<<<<

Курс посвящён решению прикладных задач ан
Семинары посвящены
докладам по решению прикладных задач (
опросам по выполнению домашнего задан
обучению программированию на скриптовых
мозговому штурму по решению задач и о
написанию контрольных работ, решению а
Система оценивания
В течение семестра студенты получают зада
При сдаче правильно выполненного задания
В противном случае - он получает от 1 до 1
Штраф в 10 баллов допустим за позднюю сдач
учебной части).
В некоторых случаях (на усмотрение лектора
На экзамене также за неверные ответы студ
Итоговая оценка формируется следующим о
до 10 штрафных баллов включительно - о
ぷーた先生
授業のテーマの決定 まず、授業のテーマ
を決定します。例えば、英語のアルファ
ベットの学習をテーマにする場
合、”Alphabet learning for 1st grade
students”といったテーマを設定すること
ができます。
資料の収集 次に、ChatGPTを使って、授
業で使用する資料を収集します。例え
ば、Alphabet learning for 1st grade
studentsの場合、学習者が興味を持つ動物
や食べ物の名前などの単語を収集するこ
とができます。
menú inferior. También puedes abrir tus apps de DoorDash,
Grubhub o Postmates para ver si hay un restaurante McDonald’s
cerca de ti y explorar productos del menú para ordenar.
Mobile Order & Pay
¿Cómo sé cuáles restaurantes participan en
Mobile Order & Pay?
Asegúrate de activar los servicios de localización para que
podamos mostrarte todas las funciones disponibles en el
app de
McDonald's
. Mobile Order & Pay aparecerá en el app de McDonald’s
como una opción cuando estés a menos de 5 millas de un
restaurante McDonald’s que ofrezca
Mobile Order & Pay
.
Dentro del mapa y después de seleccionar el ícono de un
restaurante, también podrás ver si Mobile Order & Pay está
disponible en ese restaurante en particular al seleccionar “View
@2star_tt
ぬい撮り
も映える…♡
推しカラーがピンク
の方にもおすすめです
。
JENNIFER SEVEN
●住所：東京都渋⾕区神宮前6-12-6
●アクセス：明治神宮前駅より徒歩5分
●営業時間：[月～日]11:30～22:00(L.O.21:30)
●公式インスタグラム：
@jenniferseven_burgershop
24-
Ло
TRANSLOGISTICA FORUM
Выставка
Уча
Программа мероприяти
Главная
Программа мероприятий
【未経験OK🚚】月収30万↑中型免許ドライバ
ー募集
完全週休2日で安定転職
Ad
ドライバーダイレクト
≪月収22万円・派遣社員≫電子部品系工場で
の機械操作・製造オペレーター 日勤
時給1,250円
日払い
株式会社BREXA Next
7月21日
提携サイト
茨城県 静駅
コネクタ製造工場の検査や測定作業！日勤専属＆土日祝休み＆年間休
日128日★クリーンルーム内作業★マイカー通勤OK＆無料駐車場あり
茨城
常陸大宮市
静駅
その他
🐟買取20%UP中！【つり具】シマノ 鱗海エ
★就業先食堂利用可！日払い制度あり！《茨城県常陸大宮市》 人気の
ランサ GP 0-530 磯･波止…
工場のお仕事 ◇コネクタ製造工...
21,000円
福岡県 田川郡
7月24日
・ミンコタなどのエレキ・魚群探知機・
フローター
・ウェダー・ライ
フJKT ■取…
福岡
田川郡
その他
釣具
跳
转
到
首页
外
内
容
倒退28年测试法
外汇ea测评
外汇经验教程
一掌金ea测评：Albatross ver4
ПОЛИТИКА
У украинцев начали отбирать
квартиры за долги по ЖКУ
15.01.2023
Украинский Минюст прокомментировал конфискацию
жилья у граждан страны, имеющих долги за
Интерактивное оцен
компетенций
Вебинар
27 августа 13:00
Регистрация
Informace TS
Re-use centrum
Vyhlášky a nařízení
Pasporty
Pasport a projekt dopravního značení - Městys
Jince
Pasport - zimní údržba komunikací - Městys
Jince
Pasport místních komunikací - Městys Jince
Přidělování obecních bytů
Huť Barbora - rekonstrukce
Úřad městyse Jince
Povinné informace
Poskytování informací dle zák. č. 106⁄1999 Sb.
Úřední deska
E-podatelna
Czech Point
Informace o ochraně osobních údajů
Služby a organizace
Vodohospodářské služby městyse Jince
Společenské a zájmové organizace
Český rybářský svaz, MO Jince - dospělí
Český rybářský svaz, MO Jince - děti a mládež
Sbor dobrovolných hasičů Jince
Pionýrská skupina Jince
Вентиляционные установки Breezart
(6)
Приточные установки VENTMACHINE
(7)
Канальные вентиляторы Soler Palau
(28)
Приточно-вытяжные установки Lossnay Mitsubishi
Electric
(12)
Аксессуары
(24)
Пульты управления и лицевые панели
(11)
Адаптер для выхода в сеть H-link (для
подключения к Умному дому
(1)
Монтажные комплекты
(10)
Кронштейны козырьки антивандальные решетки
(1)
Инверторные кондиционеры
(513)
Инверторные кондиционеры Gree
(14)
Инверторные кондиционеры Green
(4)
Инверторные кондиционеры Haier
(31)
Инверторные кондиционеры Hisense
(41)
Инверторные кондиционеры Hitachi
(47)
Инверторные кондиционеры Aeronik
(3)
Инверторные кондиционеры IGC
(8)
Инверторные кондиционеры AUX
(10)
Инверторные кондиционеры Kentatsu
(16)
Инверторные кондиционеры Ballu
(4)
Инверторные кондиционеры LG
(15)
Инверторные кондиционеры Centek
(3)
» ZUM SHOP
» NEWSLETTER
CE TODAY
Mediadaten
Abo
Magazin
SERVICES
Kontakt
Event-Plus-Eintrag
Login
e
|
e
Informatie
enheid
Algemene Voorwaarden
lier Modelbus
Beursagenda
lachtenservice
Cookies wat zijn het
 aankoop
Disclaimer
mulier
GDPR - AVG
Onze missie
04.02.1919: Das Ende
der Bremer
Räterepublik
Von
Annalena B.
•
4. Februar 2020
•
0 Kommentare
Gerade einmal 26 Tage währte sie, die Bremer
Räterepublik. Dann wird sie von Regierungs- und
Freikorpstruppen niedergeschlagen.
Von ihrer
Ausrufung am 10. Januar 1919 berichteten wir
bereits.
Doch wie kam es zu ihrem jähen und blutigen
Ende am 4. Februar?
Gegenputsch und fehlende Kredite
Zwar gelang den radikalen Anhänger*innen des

>>>>

(Task objective):
Could you please find every line of the listing above holding the string "Mobile" and copy it?

(Solution):
Mobile Order & Pay
Mobile Order & Pay?
. Mobile Order & Pay aparecerá en el app de McDonald’s
Mobile Order & Pay
restaurante, también podrás ver si Mobile Order & Pay está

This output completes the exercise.